Expo Banksy à Rome, JR au Louvre, graffeurs à la Villa Médicis... Le street art entre doucement au musée avec l'ouverture d'un premier lieu d'exposition permanente à Paris. Reconnaissance ou embourgeoisement d'un mouvement né il y a à peine cinquante ans dans la rue?

«Aujourd'hui, on voit le street art comme une représentation de la liberté, mais c'est très faux», estime Paul Ardenne, historien de l'art contemporain. Pour le spécialiste d'art urbain, l'image d'«artistes indomptables travaillant la nuit au risque de se faire coincer par la police» relève avant tout du «fantasme».

Né à New York à la fin des années 60 avec les tags dans le métro puis les graffitis, le street art a longtemps été lié au vandalisme et à la contestation, mais a perdu une partie de son aura sulfureuse. Une situation renforcée avec l'ouverture de musées, à Amsterdam notamment, Saint-Pétersbourg et l'an prochain à Berlin.

«L'essence du street art, ce sont des murs militants, mais en parallèle il y a un travail d'atelier», souligne Nicolas Laugero-Lasserre, qui a prêté 150 oeuvres de sa collection personnelle pour donner naissance au premier lieu du genre à Paris.

C'est en vendant des oeuvres que les artistes vivent et paient leurs déplacements pour imprimer leurs marques sur les murs du monde entier, souligne ce passionné.

Certains, comme Futura 2000, un pionnier du graff qui expose depuis les années 80, ont aussi fait le choix délibéré de passer des murs de la rue à ceux des galeries.

Au fil des ans, Nicolas Laugero-Lasserre a amassé une collection de sérigraphies, photos ou pièces d'artistes comme Shepard Fairey (l'affiche Hope de Barack Obama), Blu, connu pour avoir recouvert de peinture noire une de ses fresques à Berlin pour éviter de favoriser la spéculation immobilière, ou Space Invader et ses mosaïques.

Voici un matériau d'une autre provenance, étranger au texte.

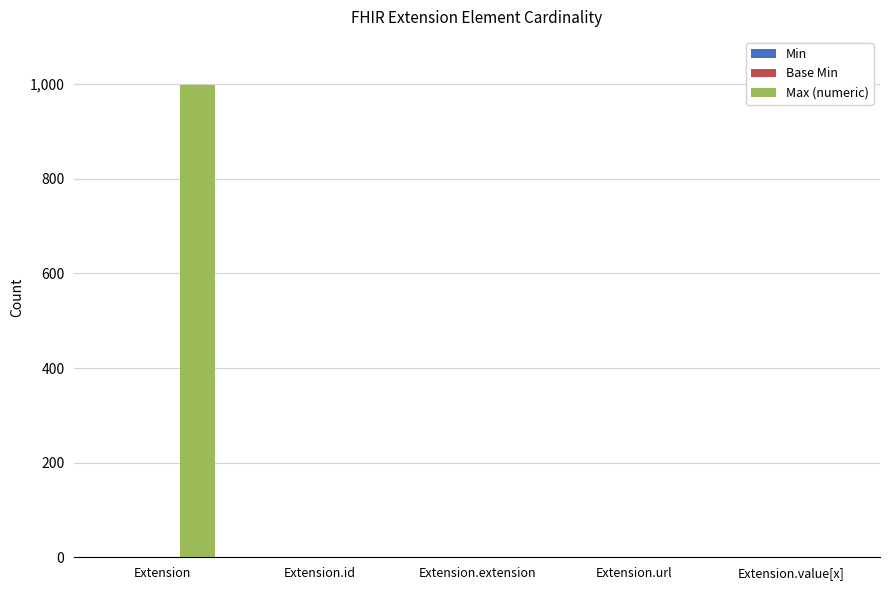

Which series has the largest total across all categories?

Max (numeric)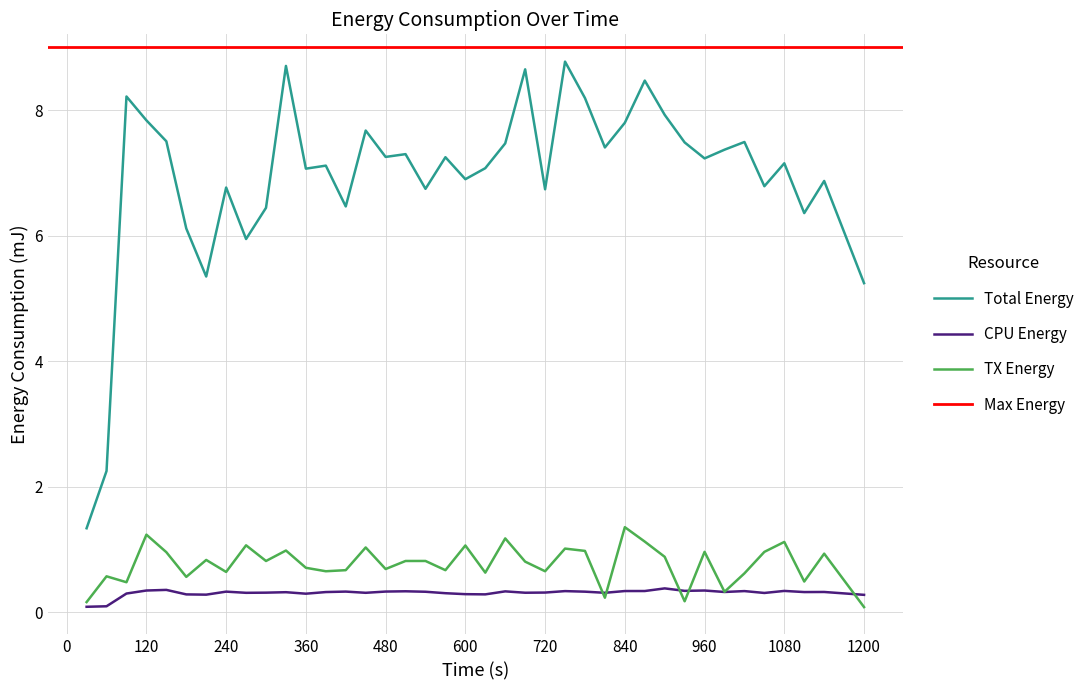

Where is Total Energy nearest to the value 5?

1200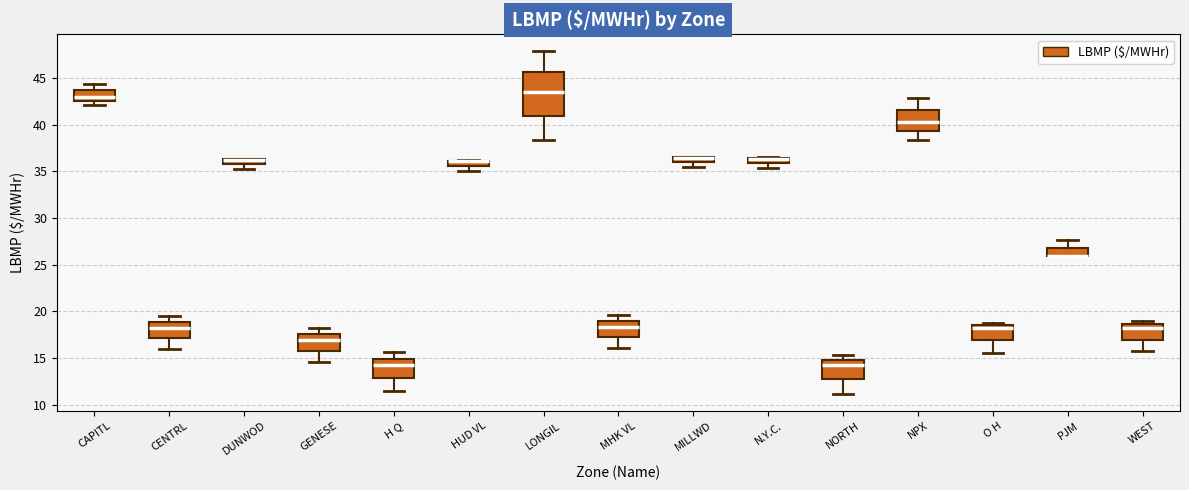

Which box is the tallest, from its lower edge to its upper edge?

LONGIL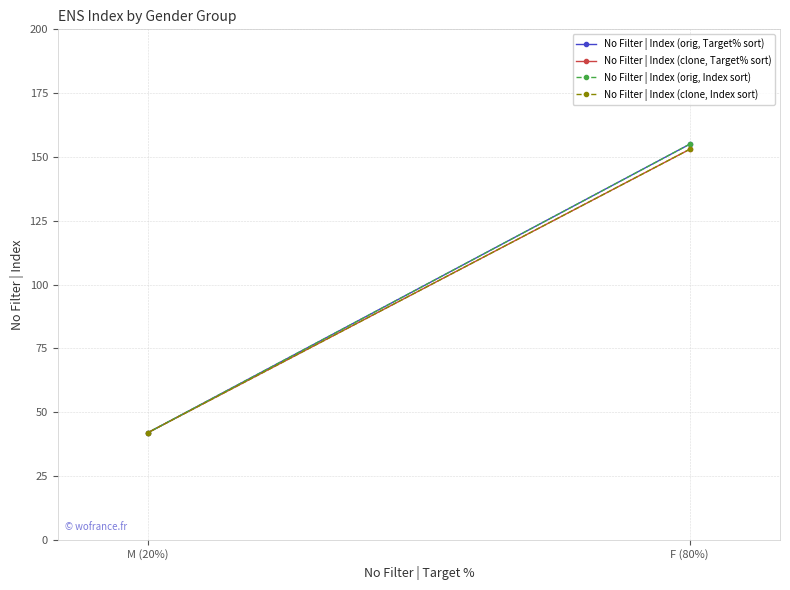

At how many categories does at least one series exceed 81?

1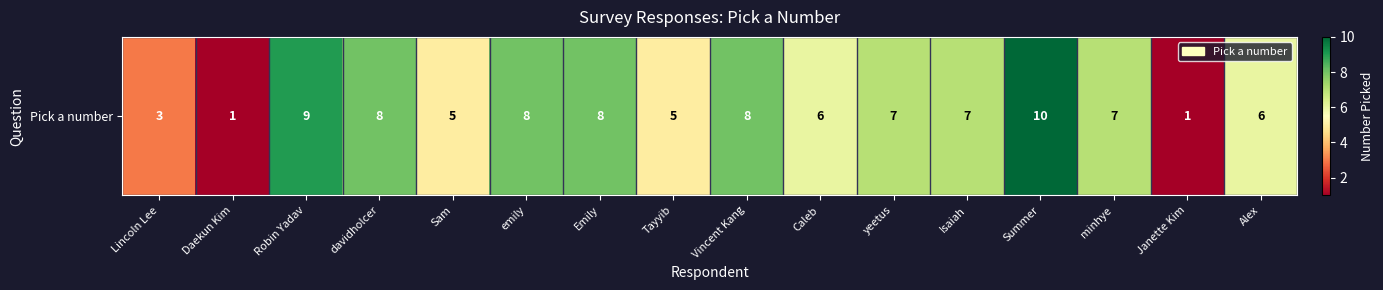

Is it true that the value at Robin Yadav is 9?

True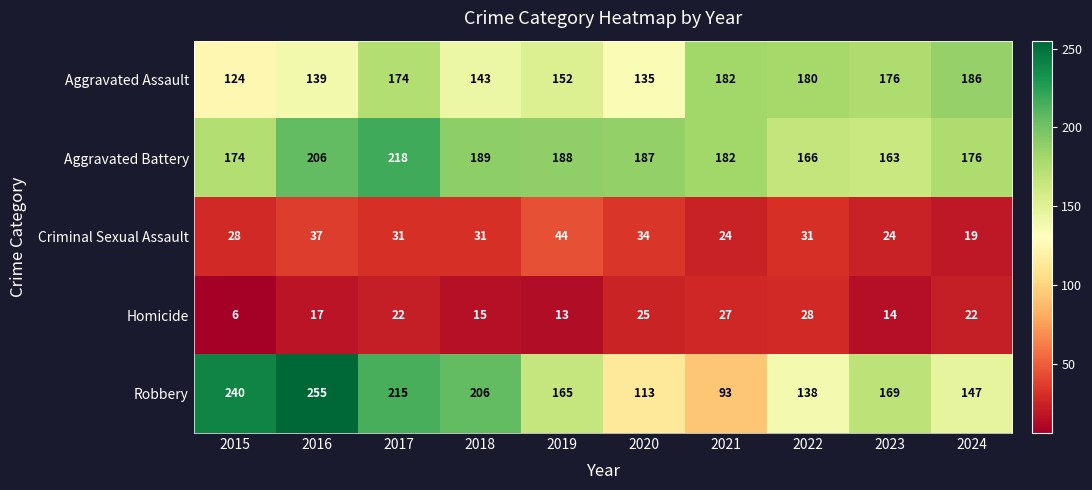

List the labels in order of Aggravated Battery value, smallest first.

2023, 2022, 2015, 2024, 2021, 2020, 2019, 2018, 2016, 2017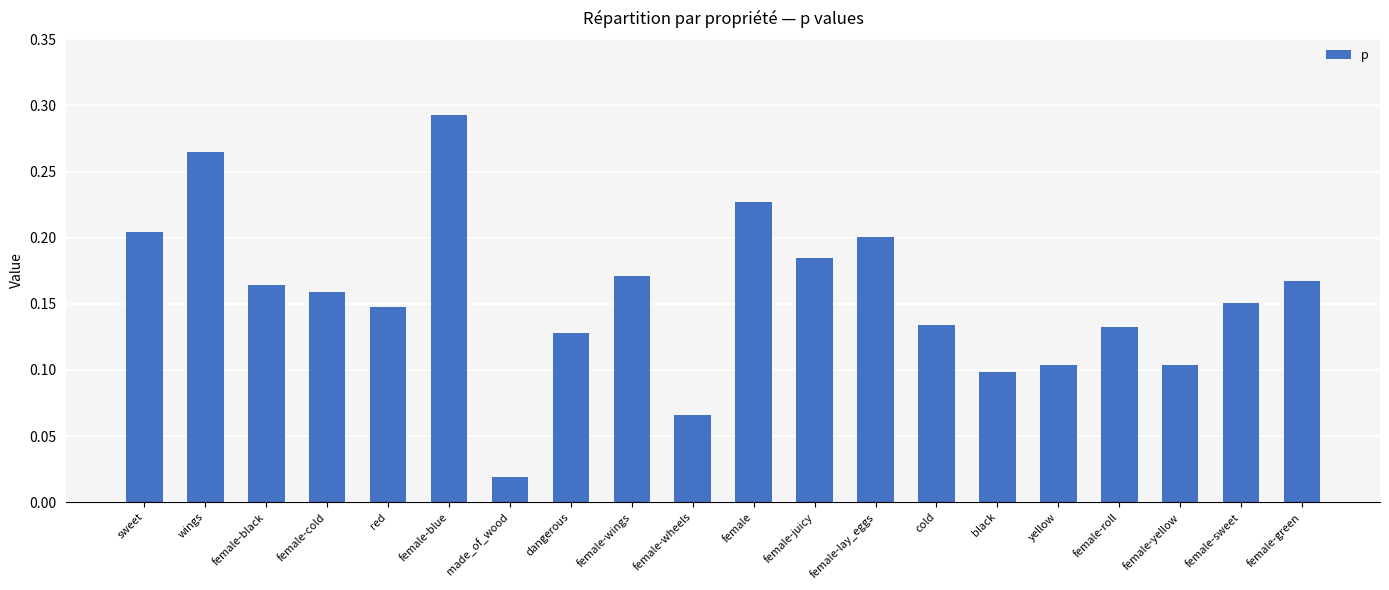

What is the sum of all values?

3.1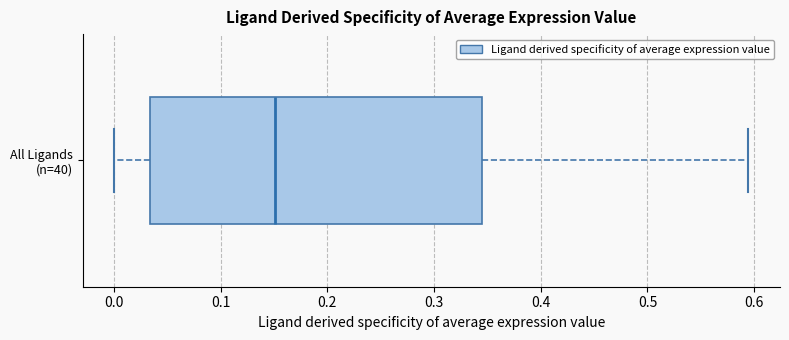

Where does the median line of the box for All Ligands (n=40) sit on the x-axis? The values are not printed on the chart, so give them approximately, as read against the axis.

0.15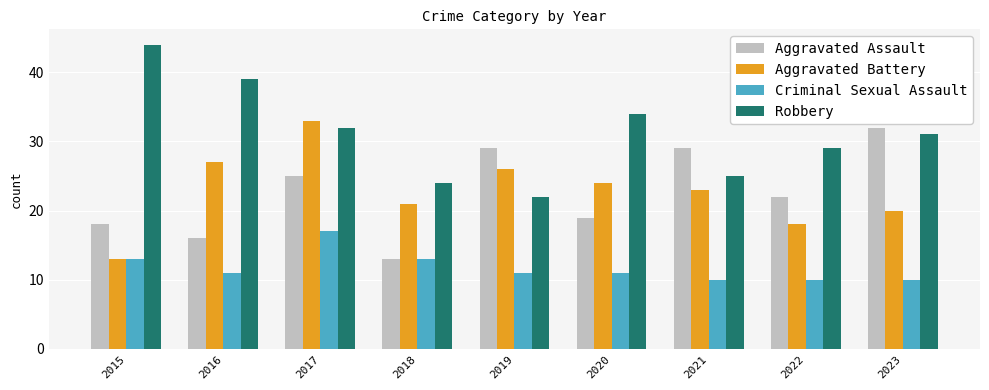

Between 2015 and 2019, which series saw the biggest shift?

Robbery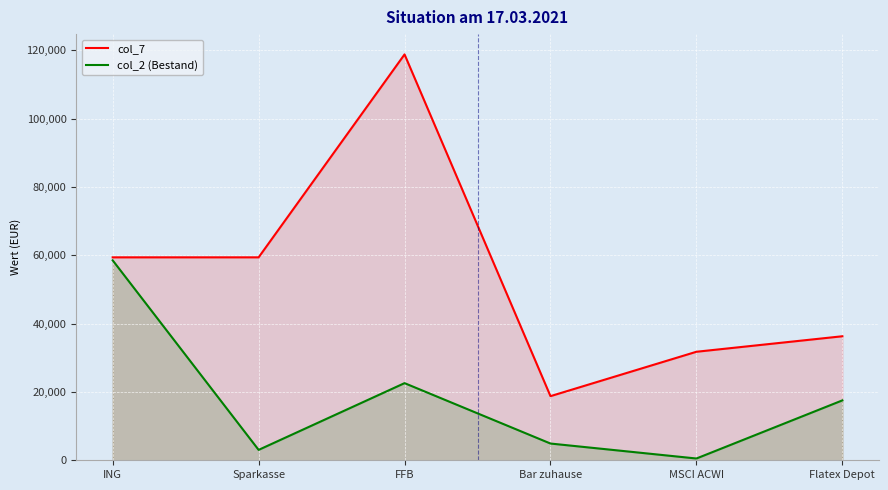

Where is the first local maximum for col_2 (Bestand)?

FFB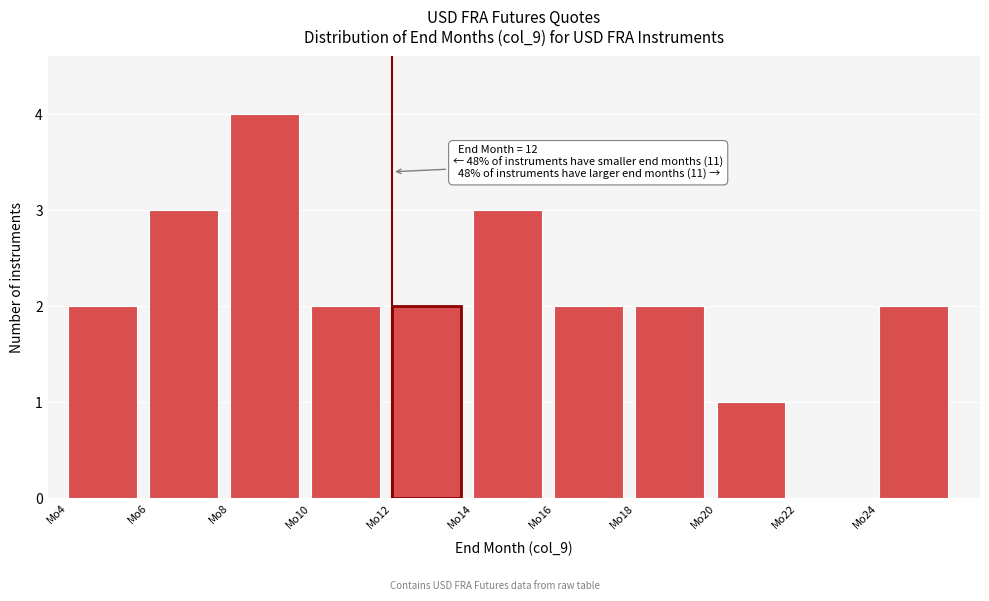

Which range on the x-axis has the tallest bar?

8 to 10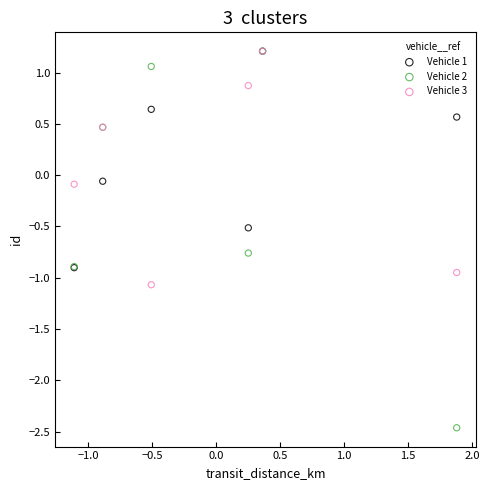

Which series has the widest spread of Y values?

Vehicle 2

Les incontournables JR et Banksy sont également de la partie, ainsi que des artistes émergents moins connus du grand public.

Encore des condamnations

Après avoir longtemps fait tourner ces oeuvres dans des expositions, c'est dans les murs de l'école du numérique de Xavier Niel - fondateur de l'opérateur téléphonique Free et septième fortune de France - qu'elles seront désormais accrochées.

Un choix atypique: au beau milieu des salles de cours, trônent des oeuvres à plusieurs milliers d'euros que les aficionados peuvent admirer gratuitement lors de visites guidées, l'idée étant de faire découvrir les oeuvres autant que le lieu, «Art 42».

Malgré cette nouvelle vitrine, le street art souffre encore d'un «certain rejet des institutions», estime Magda Danysz, une galeriste d'art contemporain installée à Paris et à Shanghaï. «En termes de reconnaissance, on attend encore la grande exposition sur le sujet».

«Le street art, ce n'est pas trois graffitis sur un terrain vague. C'est un phénomène artistique qui a réussi à orner tous les murs de la planète», souligne-t-elle.

Face à ces réticences, «plus on parlera du street art, mieux c'est», estime Mehdi Ben Cheikh, un galeriste à l'origine de la Tour Paris 13, un immeuble transformé en vaste exposition éphémère en 2014, qui a réuni une centaine d'artistes avant d'être démoli.

Pour celui qui a aussi contribué à réveiller une bourgade tunisienne avec le projet «Djerbahood», il n'est toutefois pas «tout à fait l'heure de mettre le street art dans des boîtes». À la théorie, il préfère la rue et multiplie les projets dans le 13e arrondissement de Paris où il est installé.

«La rue reste essentielle pour les artistes, c'est ce qui les inspire. Il y a encore beaucoup d'endroits dans le monde où le street art est illégal» ou fait l'objet de condamnations, confirme Magda Danysz.

Preuve en est, le fameux Monsieur chat, qui recouvre les murs de Paris de matous hilares, risque actuellement trois mois de prison ferme pour avoir sévi sur les parois en travaux d'une gare.